Long-term example: Quantum computing
Staying with the theme of alternative fuel sources for vehicles, Elon Musk once declared that the arrival of the “million-mile battery,” a durable lithium-ion battery that could last decades while powering an electric vehicle, was close. Had this battery materialised, it would have marked a huge leap forward in solving the world’s environmental challenges. The reality is that battery technology has only improved incrementally, with the focus being on the efficiency of manufacturing, rather than the chemistry of the battery.
Enter quantum computing, which could be the answer to many of our ESG challenges. When it comes to batteries, the chemistry is complex, and computationally heavy.
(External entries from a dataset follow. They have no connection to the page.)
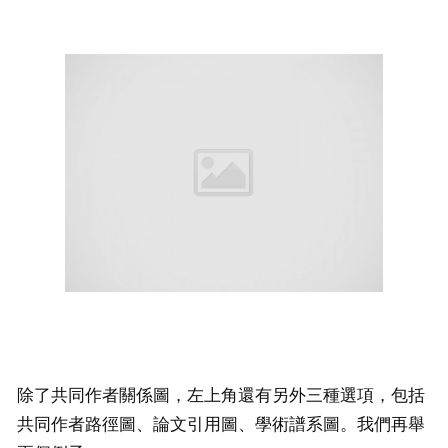
除了共同作者關係圖，左上角還有另外三種選項，包括
共同作者路徑圖、論文引用圖、學術譜系圖。我們再舉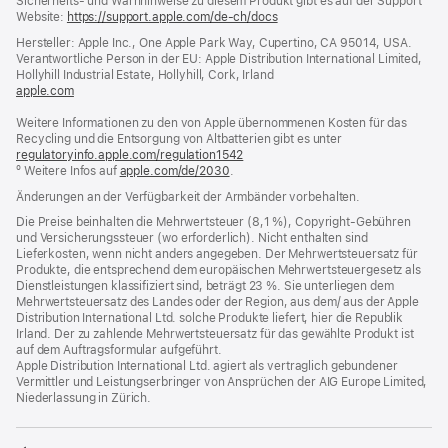
Sicherheits- und Warnhinweise zu diesem Produkt gibt es auf der Support
Website:
https://support.apple.com/de-ch/docs
(öffnet
ein
Hersteller: Apple Inc., One Apple Park Way, Cupertino, CA 95014, USA.
neues
Verantwortliche Person in der EU: Apple Distribution International Limited,
Fenster)
Hollyhill Industrial Estate, Hollyhill, Cork, Irland
apple.com
(öffnet
ein
Weitere Informationen zu den von Apple übernommenen Kosten für das
neues
Recycling und die Entsorgung von Altbatterien gibt es unter
Fenster)
regulatoryinfo.apple.com/regulation1542
(öffnet
º Weitere Infos auf
apple.com/de/2030
.
ein
neues
Änderungen an der Verfügbarkeit der Armbänder vorbehalten.
Fenster)
Die Preise beinhalten die Mehrwertsteuer (8,1 %), Copyright-Gebühren
und Versicherungssteuer (wo erforderlich). Nicht enthalten sind
Lieferkosten, wenn nicht anders angegeben. Der Mehrwertsteuersatz für
Produkte, die entsprechend dem europäischen Mehrwertsteuergesetz als
Dienstleistungen klassifiziert sind, beträgt 23 %. Sie unterliegen dem
Mehrwertsteuersatz des Landes oder der Region, aus dem/ aus der Apple
Distribution International Ltd. solche Produkte liefert, hier die Republik
Irland. Der zu zahlende Mehrwertsteuersatz für das gewählte Produkt ist
auf dem Auftragsformular aufgeführt.
Apple Distribution International Ltd. agiert als vertraglich gebundener
Vermittler und Leistungserbringer von Ansprüchen der AIG Europe Limited,
Niederlassung in Zürich.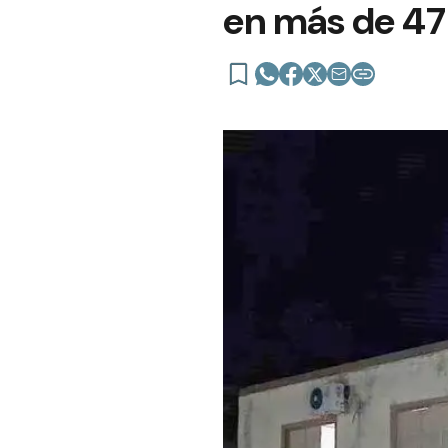
en más de 47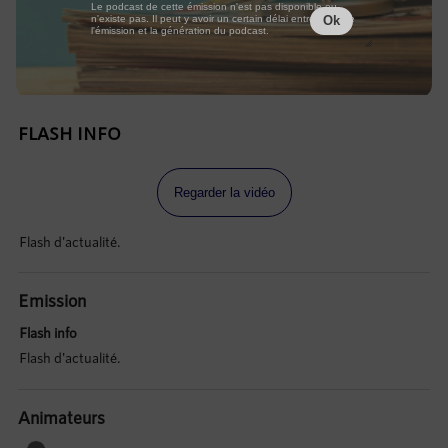
Le podcast de cette émission n'est pas disponible ou
n'existe pas. Il peut y avoir un certain délai entre la fin de
Ok
l'émission et la génération du podcast.
FLASH INFO
Regarder la vidéo
Flash d'actualité.
Emission
Flash info
Flash d'actualité.
Animateurs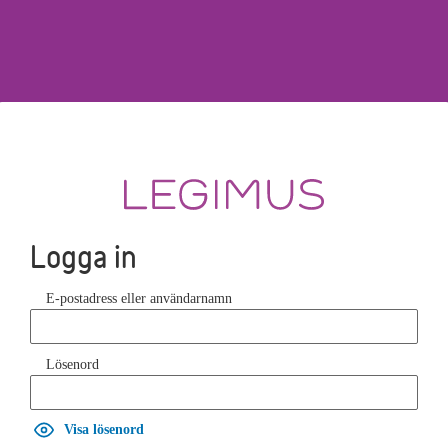
Logga in
E-postadress eller användarnamn
Lösenord
Visa lösenord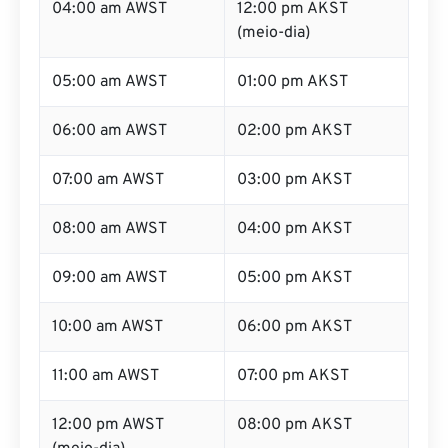
04:00 am AWST
12:00 pm AKST
(meio-dia)
05:00 am AWST
01:00 pm AKST
06:00 am AWST
02:00 pm AKST
07:00 am AWST
03:00 pm AKST
08:00 am AWST
04:00 pm AKST
09:00 am AWST
05:00 pm AKST
10:00 am AWST
06:00 pm AKST
11:00 am AWST
07:00 pm AKST
12:00 pm AWST
08:00 pm AKST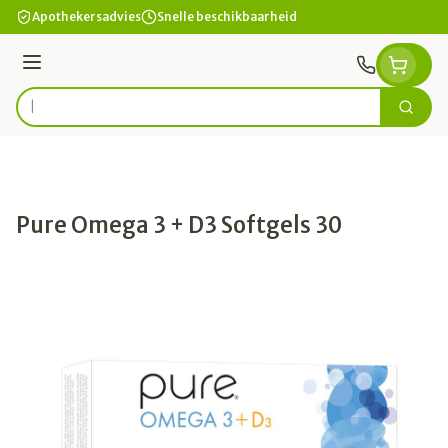
Ga naar de inhoud
Apothekersadvies
Snelle beschikbaarheid
Menu
Zoek
Product, merk, categorie...
Pure Omega 3 + D3 Softgels 30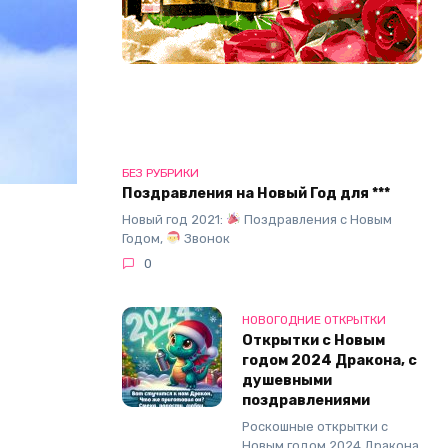
БЕЗ РУБРИКИ
Поздравления на Новый Год для ***
Новый год 2021:
Поздравления с Новым
Годом,
Звонок
0
НОВОГОДНИЕ ОТКРЫТКИ
Открытки с Новым
годом 2024 Дракона, с
душевными
поздравлениями
Роскошные открытки с
Новым годом 2024 Дракона,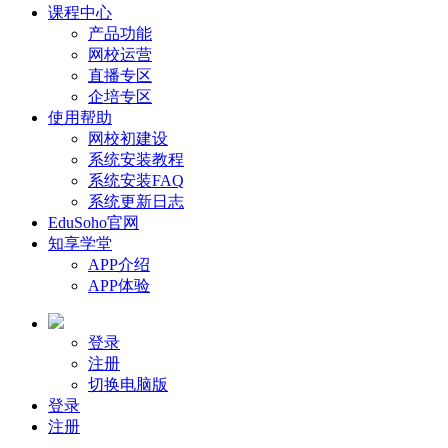
课程中心
产品功能
网校运营
直播专区
企培专区
使用帮助
网校初建设
系统安装教程
系统安装FAQ
系统更新日志
EduSoho官网
知享学堂
APP介绍
APP体验
登录
注册
切换电脑版
登录
注册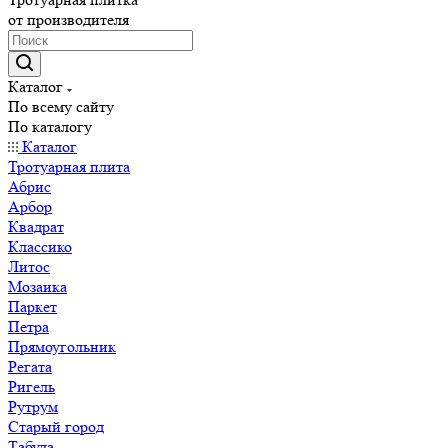
от производителя
Каталог
По всему сайту
По каталогу
Каталог
Тротуарная плита
Абрис
Арбор
Квадрат
Классико
Литос
Мозаика
Паркет
Петра
Прямоугольник
Регата
Ригель
Рутрум
Старый город
Табула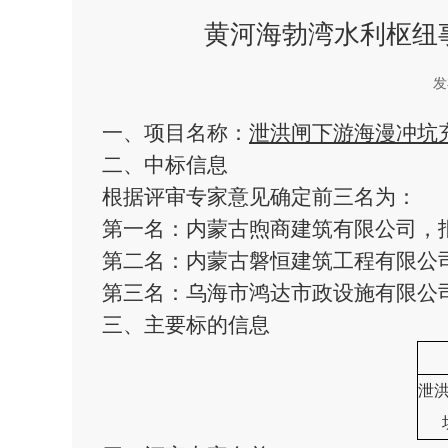
黄河海勃湾水利枢纽
发
一、项目名称：
泄洪闸下游海漫冲坑
二、中标信息
根据评审专家意见确定前三名为：
第一名：
内蒙古煦商建筑有限公司，报价
第二名：
内蒙古磐恒建筑工程有限公司，
第三名：
乌海市鸿达市政设施有限公司，
三、
主要标的信息
泄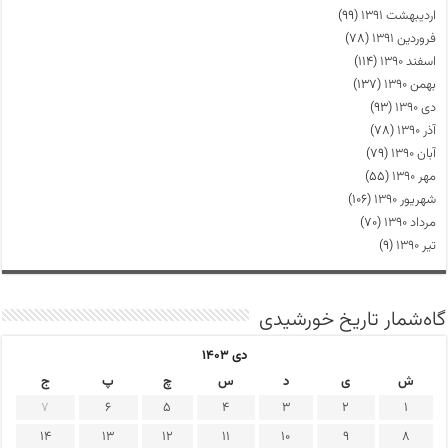
اردیبهشت ۱۳۹۱
(۹۹)
فروردین ۱۳۹۱
(۷۸)
اسفند ۱۳۹۰
(۱۱۴)
بهمن ۱۳۹۰
(۱۳۷)
دی ۱۳۹۰
(۹۳)
آذر ۱۳۹۰
(۷۸)
آبان ۱۳۹۰
(۷۹)
مهر ۱۳۹۰
(۵۵)
شهریور ۱۳۹۰
(۱۰۶)
مرداد ۱۳۹۰
(۷۰)
تیر ۱۳۹۰
(۹)
گاه‌شمار تاریخ خورشیدی
دی ۱۴۰۳
ش
ی
د
س
چ
پ
ج
7
6
5
4
3
2
1
14
13
12
11
10
9
8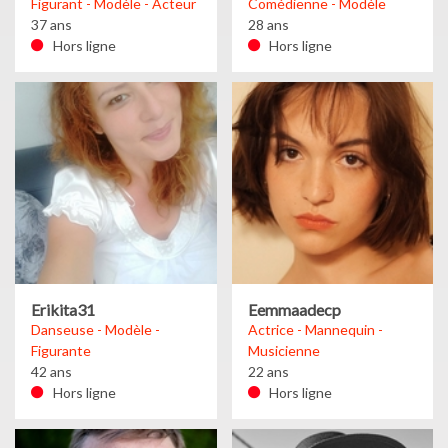
Figurant - Modèle - Acteur
Comédienne - Modèle
37 ans
28 ans
Hors ligne
Hors ligne
Erikita31
Eemmaadecp
Danseuse - Modèle -
Actrice - Mannequin -
Figurante
Musicienne
42 ans
22 ans
Hors ligne
Hors ligne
This is where we’re hitting the limits of what a classical computer can do in terms of simulating battery cathode materials.
Quantum computers enable direct modelling of quantum-mechanical systems, and could solve key problems in battery materials modelling that are simply beyond the reach of standard computers, unlocking higher-performance and lower-cost batteries.
We are already seeing the big players in the automotive world backing research into quantum computing, including Volkswagen, BMW, Mercedes, Ford and Toyota. Whilst attention from large automakers in quantum computing is a positive step, keeping them interested in tech that has not yet materialised remains the challenge. Plus or minus a few years for a physics researcher is nothing. In business, however, this time horizon can be enough to turn interest away.
This is another example of the importance of patient capital and EIS when it comes to developing the enabling technologies of the future, which can help solve the environmental challenges of today. Investor focus on ESG and broader impact will only increase and we need to see further government R&D support alongside more patient investors backing IP-rich companies.
The UK is certainly well positioned to lead the way in solving many of the ESG challenges faced globally today, and EIS is critical to making this change a reality.